Criminal Lunatics (Ireland) Act 1838
- Parliament of the United Kingdom
- Long title: An Act to make more effectual Provision for the Prevention of Offences by Insane Persons in Ireland.
- Citation: 1 & 2 Vict. c. 27

Dates
- Royal assent: 11 June 1838

Other legislation
- Amended by: Statute Law Revision Act 1874 (No. 2)

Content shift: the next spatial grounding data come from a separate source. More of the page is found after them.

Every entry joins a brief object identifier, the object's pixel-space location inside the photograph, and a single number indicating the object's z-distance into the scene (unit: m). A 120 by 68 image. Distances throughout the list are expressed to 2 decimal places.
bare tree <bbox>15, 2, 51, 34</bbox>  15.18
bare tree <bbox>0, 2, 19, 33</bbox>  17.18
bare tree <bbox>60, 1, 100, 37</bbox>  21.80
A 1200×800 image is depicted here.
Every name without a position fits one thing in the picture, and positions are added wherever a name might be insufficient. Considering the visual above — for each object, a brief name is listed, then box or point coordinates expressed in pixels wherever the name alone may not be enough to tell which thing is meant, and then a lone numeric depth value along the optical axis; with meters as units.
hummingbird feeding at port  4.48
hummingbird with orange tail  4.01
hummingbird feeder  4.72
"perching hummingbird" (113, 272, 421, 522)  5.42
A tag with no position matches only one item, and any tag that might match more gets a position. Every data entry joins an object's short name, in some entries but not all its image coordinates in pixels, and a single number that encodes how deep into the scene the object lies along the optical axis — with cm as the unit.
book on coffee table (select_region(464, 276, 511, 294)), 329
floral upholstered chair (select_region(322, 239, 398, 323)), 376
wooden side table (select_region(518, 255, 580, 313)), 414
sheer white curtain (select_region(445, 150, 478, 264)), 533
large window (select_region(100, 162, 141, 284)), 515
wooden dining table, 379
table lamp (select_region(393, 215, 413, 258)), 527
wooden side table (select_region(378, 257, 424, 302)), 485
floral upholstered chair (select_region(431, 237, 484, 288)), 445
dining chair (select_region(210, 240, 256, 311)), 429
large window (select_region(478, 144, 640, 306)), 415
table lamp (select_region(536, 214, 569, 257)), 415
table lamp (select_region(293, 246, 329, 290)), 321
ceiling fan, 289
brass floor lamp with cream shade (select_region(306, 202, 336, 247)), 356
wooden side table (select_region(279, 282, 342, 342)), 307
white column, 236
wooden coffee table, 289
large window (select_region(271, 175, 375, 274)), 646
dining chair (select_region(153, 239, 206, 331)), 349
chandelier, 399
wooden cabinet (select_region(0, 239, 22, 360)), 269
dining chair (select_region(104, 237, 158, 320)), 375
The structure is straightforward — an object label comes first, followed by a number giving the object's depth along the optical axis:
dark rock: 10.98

= Criminal Lunatics (Ireland) Act 1838 =

Act of Parliament of the United Kingdom

The Criminal Lunatics (Ireland) Act 1838 (Note: The citation of this Act by this short title was authorised by the Short Titles Act 1896, section 1 and the first schedule. Due to the repeal of those provisions it is now authorised by section 19(2) of the Interpretation Act 1978.) (1 & 2 Vict. c. 27) was an act of Parliament in the United Kingdom, signed into law on 11 June 1838. It was one of the Lunacy (Ireland) Acts 1821 to 1890. (Note: The Short Titles Act 1896, section 2(1) and Schedule 2.)

==Provisions==
The act provided that when a person was detained under circumstances suggesting that they were of deranged mind and had the intention of committing a crime, then two justices were empowered to call in a physician to examine the suspect. If the physician determined that the person was a "dangerous lunatic" he could be committed to jail, until either discharged by order of two justices or removed to a lunatic asylum by order of the Lord Lieutenant.

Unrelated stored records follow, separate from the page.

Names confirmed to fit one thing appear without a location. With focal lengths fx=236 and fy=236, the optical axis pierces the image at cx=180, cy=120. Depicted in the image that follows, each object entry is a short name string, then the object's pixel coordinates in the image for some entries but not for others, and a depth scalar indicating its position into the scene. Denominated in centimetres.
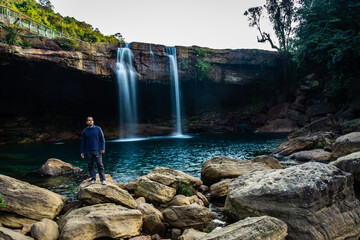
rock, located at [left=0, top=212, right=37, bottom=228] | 541
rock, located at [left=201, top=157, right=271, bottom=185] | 877
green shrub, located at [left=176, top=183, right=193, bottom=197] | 729
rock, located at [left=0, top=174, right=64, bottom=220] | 560
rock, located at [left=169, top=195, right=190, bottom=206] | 629
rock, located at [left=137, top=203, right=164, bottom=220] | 573
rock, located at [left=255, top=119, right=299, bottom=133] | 3234
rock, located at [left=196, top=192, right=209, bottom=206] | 711
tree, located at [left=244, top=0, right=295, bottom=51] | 3788
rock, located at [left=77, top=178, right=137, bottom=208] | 595
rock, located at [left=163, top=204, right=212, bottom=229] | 549
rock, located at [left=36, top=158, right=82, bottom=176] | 1166
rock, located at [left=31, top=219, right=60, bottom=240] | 471
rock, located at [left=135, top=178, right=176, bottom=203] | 681
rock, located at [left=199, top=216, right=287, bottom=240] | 383
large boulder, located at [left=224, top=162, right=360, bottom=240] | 457
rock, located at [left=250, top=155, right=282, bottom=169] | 991
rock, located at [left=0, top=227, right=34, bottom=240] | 425
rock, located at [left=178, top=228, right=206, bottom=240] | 477
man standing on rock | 677
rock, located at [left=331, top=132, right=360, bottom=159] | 1078
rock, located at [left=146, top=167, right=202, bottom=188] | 746
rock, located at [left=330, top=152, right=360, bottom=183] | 675
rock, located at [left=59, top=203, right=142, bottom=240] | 470
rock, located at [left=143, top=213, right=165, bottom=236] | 536
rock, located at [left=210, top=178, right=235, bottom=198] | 766
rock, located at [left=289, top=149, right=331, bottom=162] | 1238
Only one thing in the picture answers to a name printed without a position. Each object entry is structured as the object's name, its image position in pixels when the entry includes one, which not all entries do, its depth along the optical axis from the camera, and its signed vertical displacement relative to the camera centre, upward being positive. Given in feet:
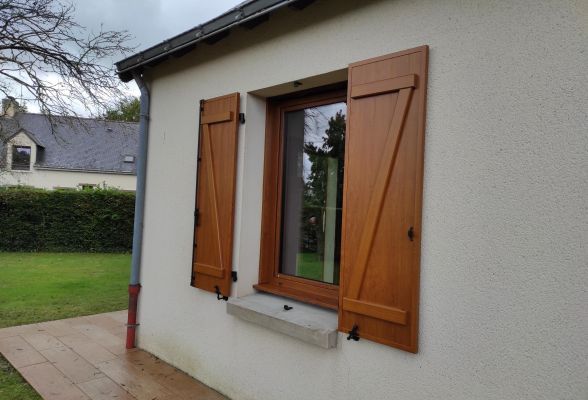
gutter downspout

==Role of Lord Lieutenant==
The Lord Lieutenant was given the power to direct persons under a sentence of imprisonment or transportation be placed in a lunatic asylum, to remain there until certified of sound mind by two physicians, when the Lord Lieutenant could direct their removal. Additionally, he was given a similar power in regard to persons committed for trial.